En la carpeta del Poder Legislativo de Leyes de dicho archivo, reposa un documento de diez folios que contiene la Ley de División Territorial del Gran Estado de los Andes del año 1890. Este instrumento legal es la piedra angular que permite corregir una imprecisión histórica mantenida por generaciones.
Hasta ese momento, lo que hoy conocemos como el Municipio Bolívar —tierra de fronteras, comercio y libertad— no llevaba el nombre del Libertador. Sorprendentemente, hasta 1890, nuestra jurisdicción se denominaba Distrito Cárdenas.
La Permuta de una Identidad Territorial
El documento revela un movimiento de ajedrez administrativo propio de la época del “Gran Estado de los Andes” (entidad que agrupaba a Táchira, Mérida y Trujillo). La ley de 1890 decretó una redistribución de nomenclaturas que definió el mapa actual:
- San Antonio del Táchira: Dejó de ser la capital del Distrito Cárdenas para asumir con orgullo el nombre de Distrito Bolívar.
- Táriba: El distrito cuya capital es la “Perla del Torbes” pasó entonces a adoptar la denominación de Distrito Cárdenas, la cual conserva hasta el sol de hoy en su estructura municipal.
Este “intercambio” de nombres no es un simple dato anecdótico; es el acta de nacimiento de nuestra identidad bolivariana como entidad política y territorial.
La importancia de este descubrimiento radica en la precisión. Durante años, la historiografía local ha intentado precisar el momento exacto de estas transiciones. Acudir a repositorios históricos y confrontar las leyes de finales del siglo XIX nos permite entender que la organización de nuestro estado fue un proceso dinámico, influenciado por la necesidad de honrar las gestas de la independencia y organizar la administración de una frontera que ya entonces se perfilaba como el eje vital de la nación.

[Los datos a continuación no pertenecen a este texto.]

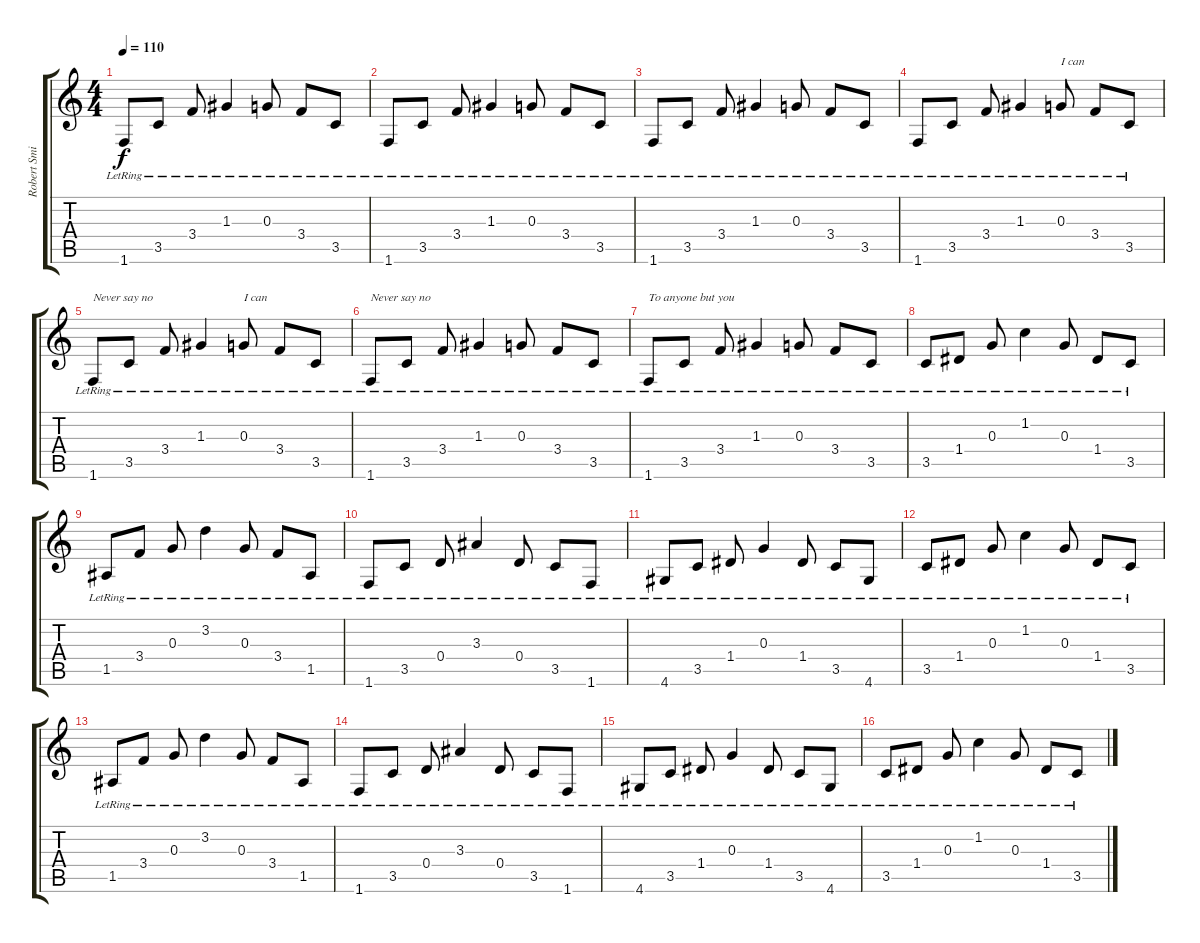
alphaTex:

\track ("Robert Smith (rhythm guitar)" "Robert Smi") {instrument electricguitarclean}
\staff {score tabs}
\tuning (E4 B3 G3 D3 A2 E2) {hide}
\ts (4 4)
\tempo 110
\clef g2
\ks c
1.6{lr}.8{dy f} 3.5{lr}.8 3.4{lr}.8 1.3{lr}.4 0.3{lr}.8 3.4{lr}.8 3.5{lr}.8 |
1.6{lr}.8 3.5{lr}.8 3.4{lr}.8 1.3{lr}.4 0.3{lr}.8 3.4{lr}.8 3.5{lr}.8 |
1.6{lr}.8 3.5{lr}.8 3.4{lr}.8 1.3{lr}.4 0.3{lr}.8 3.4{lr}.8 3.5{lr}.8 |
1.6{lr}.8 3.5{lr}.8 3.4{lr}.8 1.3{lr}.4 0.3{lr}.8{txt "I can"} 3.4{lr}.8 3.5{lr}.8 |
1.6{lr}.8{txt "Never say no"} 3.5{lr}.8 3.4{lr}.8 1.3{lr}.4 0.3{lr}.8{txt "I can"} 3.4{lr}.8 3.5{lr}.8 |
1.6{lr}.8{txt "Never say no"} 3.5{lr}.8 3.4{lr}.8 1.3{lr}.4 0.3{lr}.8 3.4{lr}.8 3.5{lr}.8 |
1.6{lr}.8{txt "To anyone but you"} 3.5{lr}.8 3.4{lr}.8 1.3{lr}.4 0.3{lr}.8 3.4{lr}.8 3.5{lr}.8 |
3.5{lr}.8 1.4{lr}.8 0.3{lr}.8 1.2{lr}.4 0.3{lr}.8 1.4{lr}.8 3.5{lr}.8 |
1.5{lr}.8 3.4{lr}.8 0.3{lr}.8 3.2{lr}.4 0.3{lr}.8 3.4{lr}.8 1.5{lr}.8 |
1.6{lr}.8 3.5{lr}.8 0.4{lr}.8 3.3{lr}.4 0.4{lr}.8 3.5{lr}.8 1.6{lr}.8 |
4.6{lr}.8 3.5{lr}.8 1.4{lr}.8 0.3{lr}.4 1.4{lr}.8 3.5{lr}.8 4.6{lr}.8 |
3.5{lr}.8 1.4{lr}.8 0.3{lr}.8 1.2{lr}.4 0.3{lr}.8 1.4{lr}.8 3.5{lr}.8 |
1.5{lr}.8 3.4{lr}.8 0.3{lr}.8 3.2{lr}.4 0.3{lr}.8 3.4{lr}.8 1.5{lr}.8 |
1.6{lr}.8 3.5{lr}.8 0.4{lr}.8 3.3{lr}.4 0.4{lr}.8 3.5{lr}.8 1.6{lr}.8 |
4.6{lr}.8 3.5{lr}.8 1.4{lr}.8 0.3{lr}.4 1.4{lr}.8 3.5{lr}.8 4.6{lr}.8 |
3.5{lr}.8 1.4{lr}.8 0.3{lr}.8 1.2{lr}.4 0.3{lr}.8 1.4{lr}.8 3.5{lr}.8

San Antonio del Táchira, con este hallazgo, reafirma su posición no solo como el “Gentilicio Primado”, sino como una comunidad que sabe rastrear sus raíces para entender su presente. Saber que fuimos “Cárdenas” antes de ser “Bolívar” nos vincula de una manera más profunda con el resto de la geografía tachirense y nos recuerda que nuestra historia es un tejido compartido.
Reflexión Final
Este documento de 1890 es un recordatorio para los investigadores y ciudadanos: La historia siempre tiene algo nuevo que decirnos si sabemos dónde buscar. Rescatar estos diez folios del Archivo de Mérida es un acto de justicia con nuestra memoria colectiva. Hoy, al caminar por las calles de San Antonio, no solo pisamos la capital del municipio Bolívar: Caminamos sobre siglos de evolución jurídica y política que nos definen como el centinela inquebrantable de la venezolanidad.